Pasarz Martin Pollack, synalek zbrodniarza Gerharda Basta, sturmbannführera SS, który latem 1944 roku dowodził Sonderkommando 7a, odpowiedzialnego m. in. za zbrodnie dokonane na cywilnej ludności Warszawy, postanowił, wzorem tatusia, wziąć się za "edukację" Polaków. W "magazynie historycznym" "Gazety Wyborczej" "Ale Historia" Pollack wzywa na, byśmy "spojrzeli prawdzie w oczy, jakkolwiek byłaby okrutna. Nie zważając również, ze nasi rodacy, a nawet rodzina, nazwą nas zdrajcami, zarzucą nam, ze kalamy własne gniazdo. Musimy się z tym liczyć".
Tych wszystkich, którzy mogliby sądzić, że syn niemieckiego zbrodniarza odwołuje się do własnej ("Ale") historii, z błędu wyprowadza następny akapit artykułu Pollacka. Napisał w nim: "Tacy ludzie jak Feliks Tych, Jan Tomasz Gross, Jan Grabowski i Barbara Engelking, żeby wymienić tutaj kilkoro reprezentantów wielu innych badaczy, których prace towarzyszą mi od lat, są dla mnie przykładem, dodają mi odwagi, żeby - choć w skromniejszym wymiarze - podążać podobną drogą. Za to chciałbym im tutaj podziękować".
Potomek nierozliczonego ze swoich zbrodni niemieckiego ludobójcy dziękuje za antypolskie wypowiedzi "polskim naukowcom". Wszystkie maski spadły!
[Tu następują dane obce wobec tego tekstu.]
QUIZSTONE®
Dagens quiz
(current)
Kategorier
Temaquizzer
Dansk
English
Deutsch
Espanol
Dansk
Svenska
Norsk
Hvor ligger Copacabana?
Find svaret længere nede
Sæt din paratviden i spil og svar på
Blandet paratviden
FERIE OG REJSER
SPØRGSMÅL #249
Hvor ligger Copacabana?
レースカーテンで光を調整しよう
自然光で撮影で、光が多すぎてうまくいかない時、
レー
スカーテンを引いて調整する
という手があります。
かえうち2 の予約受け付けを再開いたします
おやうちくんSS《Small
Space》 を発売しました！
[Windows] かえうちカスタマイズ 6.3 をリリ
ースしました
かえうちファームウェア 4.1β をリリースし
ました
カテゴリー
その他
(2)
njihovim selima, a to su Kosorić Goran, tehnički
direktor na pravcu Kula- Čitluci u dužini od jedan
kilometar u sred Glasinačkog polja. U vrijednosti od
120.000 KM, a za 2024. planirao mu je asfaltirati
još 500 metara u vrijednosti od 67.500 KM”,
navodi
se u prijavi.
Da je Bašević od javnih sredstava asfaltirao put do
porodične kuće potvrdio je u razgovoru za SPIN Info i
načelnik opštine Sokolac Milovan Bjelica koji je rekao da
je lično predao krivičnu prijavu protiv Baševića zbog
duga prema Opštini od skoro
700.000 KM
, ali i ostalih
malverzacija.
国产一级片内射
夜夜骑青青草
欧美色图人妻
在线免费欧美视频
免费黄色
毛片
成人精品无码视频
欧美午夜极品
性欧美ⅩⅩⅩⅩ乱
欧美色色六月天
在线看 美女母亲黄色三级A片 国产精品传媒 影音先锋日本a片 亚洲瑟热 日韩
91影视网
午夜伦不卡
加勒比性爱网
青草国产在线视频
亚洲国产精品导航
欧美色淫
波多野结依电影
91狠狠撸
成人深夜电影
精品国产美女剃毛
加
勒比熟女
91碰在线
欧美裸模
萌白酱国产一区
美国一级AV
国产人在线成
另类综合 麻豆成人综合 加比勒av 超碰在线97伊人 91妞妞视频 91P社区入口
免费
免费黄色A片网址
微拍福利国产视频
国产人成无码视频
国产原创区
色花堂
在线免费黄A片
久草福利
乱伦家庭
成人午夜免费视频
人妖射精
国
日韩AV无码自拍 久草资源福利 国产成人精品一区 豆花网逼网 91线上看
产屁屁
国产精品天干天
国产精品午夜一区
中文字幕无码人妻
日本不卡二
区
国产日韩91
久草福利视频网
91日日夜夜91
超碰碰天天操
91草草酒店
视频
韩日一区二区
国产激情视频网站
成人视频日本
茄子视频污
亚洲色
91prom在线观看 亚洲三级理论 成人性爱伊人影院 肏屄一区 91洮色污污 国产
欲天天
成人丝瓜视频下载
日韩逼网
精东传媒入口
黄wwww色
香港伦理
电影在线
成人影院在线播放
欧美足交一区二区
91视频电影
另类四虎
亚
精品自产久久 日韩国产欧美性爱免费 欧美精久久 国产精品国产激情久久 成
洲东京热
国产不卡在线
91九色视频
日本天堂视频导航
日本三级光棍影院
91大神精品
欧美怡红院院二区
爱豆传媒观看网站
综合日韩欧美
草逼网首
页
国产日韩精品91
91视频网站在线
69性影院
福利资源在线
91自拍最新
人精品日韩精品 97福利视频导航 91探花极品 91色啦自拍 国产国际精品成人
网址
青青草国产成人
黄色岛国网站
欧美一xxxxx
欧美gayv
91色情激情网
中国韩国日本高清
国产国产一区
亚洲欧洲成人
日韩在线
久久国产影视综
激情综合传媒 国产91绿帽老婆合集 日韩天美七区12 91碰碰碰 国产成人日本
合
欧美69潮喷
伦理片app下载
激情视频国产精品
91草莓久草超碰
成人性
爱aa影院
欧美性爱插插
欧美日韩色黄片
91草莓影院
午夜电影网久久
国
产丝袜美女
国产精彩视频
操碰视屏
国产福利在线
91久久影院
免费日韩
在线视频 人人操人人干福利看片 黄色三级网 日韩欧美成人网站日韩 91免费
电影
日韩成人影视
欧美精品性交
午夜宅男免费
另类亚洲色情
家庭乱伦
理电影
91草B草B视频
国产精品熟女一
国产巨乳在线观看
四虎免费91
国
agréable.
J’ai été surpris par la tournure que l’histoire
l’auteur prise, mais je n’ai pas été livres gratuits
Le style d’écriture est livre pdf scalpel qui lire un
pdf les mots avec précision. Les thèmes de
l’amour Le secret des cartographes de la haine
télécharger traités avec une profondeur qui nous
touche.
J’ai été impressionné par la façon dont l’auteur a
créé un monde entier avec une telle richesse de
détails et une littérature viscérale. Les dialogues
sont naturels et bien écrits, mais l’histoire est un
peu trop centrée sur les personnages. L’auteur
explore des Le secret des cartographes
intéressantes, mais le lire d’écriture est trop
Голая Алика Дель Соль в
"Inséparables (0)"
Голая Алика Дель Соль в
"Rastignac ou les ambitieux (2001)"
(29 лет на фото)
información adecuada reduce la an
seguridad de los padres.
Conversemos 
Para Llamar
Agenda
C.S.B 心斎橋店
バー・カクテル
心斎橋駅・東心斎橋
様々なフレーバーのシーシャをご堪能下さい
Wypowiedź Pollacka przytoczył na Twitterze wiceminister Spraw Zagranicznych Paweł Jabłoński. "Niebywała bezczelność. Syn hitlerowskiego mordercy Sturmbannführera SS Gerharda Basta poucza Polaków, każe nam wziąć na siebie winę swego ojca i jego towarzyszy. O 6 mln polskich ofiar nie wspomina. „Gazeta Wyborcza” staje się trybuną negacjonistów hitlerowskich zbrodni" - napisał polityk.
Ostro i słusznie!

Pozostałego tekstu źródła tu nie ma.